Records from a dataset:
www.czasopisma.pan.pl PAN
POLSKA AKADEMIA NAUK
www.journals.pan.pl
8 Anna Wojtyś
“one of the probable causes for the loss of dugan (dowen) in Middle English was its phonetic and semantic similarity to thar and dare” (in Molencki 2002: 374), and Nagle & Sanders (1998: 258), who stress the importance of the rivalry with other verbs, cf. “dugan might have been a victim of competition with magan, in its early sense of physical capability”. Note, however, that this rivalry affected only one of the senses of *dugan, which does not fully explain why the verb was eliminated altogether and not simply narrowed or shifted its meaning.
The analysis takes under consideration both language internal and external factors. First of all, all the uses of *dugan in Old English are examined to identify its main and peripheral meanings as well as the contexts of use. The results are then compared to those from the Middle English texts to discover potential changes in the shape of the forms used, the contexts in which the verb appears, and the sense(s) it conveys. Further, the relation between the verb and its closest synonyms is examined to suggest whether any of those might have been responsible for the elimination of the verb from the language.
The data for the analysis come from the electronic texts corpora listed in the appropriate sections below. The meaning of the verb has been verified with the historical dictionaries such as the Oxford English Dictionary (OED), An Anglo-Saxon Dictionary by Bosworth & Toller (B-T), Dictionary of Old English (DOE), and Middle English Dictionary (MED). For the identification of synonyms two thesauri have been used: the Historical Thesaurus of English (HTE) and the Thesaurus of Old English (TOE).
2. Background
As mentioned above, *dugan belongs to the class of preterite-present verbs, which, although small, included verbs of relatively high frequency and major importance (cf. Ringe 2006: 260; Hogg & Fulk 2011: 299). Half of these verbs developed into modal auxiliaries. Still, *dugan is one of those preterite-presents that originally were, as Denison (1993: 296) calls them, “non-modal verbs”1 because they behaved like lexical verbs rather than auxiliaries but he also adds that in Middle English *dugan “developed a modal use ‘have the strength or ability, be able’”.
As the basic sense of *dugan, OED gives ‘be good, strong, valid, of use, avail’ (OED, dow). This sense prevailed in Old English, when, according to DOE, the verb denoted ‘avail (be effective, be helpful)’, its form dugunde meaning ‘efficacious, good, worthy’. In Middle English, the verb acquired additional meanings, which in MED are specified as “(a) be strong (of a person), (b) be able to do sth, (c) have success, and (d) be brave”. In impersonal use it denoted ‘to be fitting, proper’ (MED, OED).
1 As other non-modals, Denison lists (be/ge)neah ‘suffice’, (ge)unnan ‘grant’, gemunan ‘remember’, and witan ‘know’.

What the exercise asks -
Output all of the data in full, exactly as given.

Written answer -
www.czasopisma.pan.pl PAN
POLSKA AKADEMIA NAUK
www.journals.pan.pl
8 Anna Wojtyś
“one of the probable causes for the loss of dugan (dowen) in Middle English was its phonetic and semantic similarity to thar and dare” (in Molencki 2002: 374), and Nagle & Sanders (1998: 258), who stress the importance of the rivalry with other verbs, cf. “dugan might have been a victim of competition with magan, in its early sense of physical capability”. Note, however, that this rivalry affected only one of the senses of *dugan, which does not fully explain why the verb was eliminated altogether and not simply narrowed or shifted its meaning.
The analysis takes under consideration both language internal and external factors. First of all, all the uses of *dugan in Old English are examined to identify its main and peripheral meanings as well as the contexts of use. The results are then compared to those from the Middle English texts to discover potential changes in the shape of the forms used, the contexts in which the verb appears, and the sense(s) it conveys. Further, the relation between the verb and its closest synonyms is examined to suggest whether any of those might have been responsible for the elimination of the verb from the language.
The data for the analysis come from the electronic texts corpora listed in the appropriate sections below. The meaning of the verb has been verified with the historical dictionaries such as the Oxford English Dictionary (OED), An Anglo-Saxon Dictionary by Bosworth & Toller (B-T), Dictionary of Old English (DOE), and Middle English Dictionary (MED). For the identification of synonyms two thesauri have been used: the Historical Thesaurus of English (HTE) and the Thesaurus of Old English (TOE).
2. Background
As mentioned above, *dugan belongs to the class of preterite-present verbs, which, although small, included verbs of relatively high frequency and major importance (cf. Ringe 2006: 260; Hogg & Fulk 2011: 299). Half of these verbs developed into modal auxiliaries. Still, *dugan is one of those preterite-presents that originally were, as Denison (1993: 296) calls them, “non-modal verbs”1 because they behaved like lexical verbs rather than auxiliaries but he also adds that in Middle English *dugan “developed a modal use ‘have the strength or ability, be able’”.
As the basic sense of *dugan, OED gives ‘be good, strong, valid, of use, avail’ (OED, dow). This sense prevailed in Old English, when, according to DOE, the verb denoted ‘avail (be effective, be helpful)’, its form dugunde meaning ‘efficacious, good, worthy’. In Middle English, the verb acquired additional meanings, which in MED are specified as “(a) be strong (of a person), (b) be able to do sth, (c) have success, and (d) be brave”. In impersonal use it denoted ‘to be fitting, proper’ (MED, OED).
1 As other non-modals, Denison lists (be/ge)neah ‘suffice’, (ge)unnan ‘grant’, gemunan ‘remember’, and witan ‘know’.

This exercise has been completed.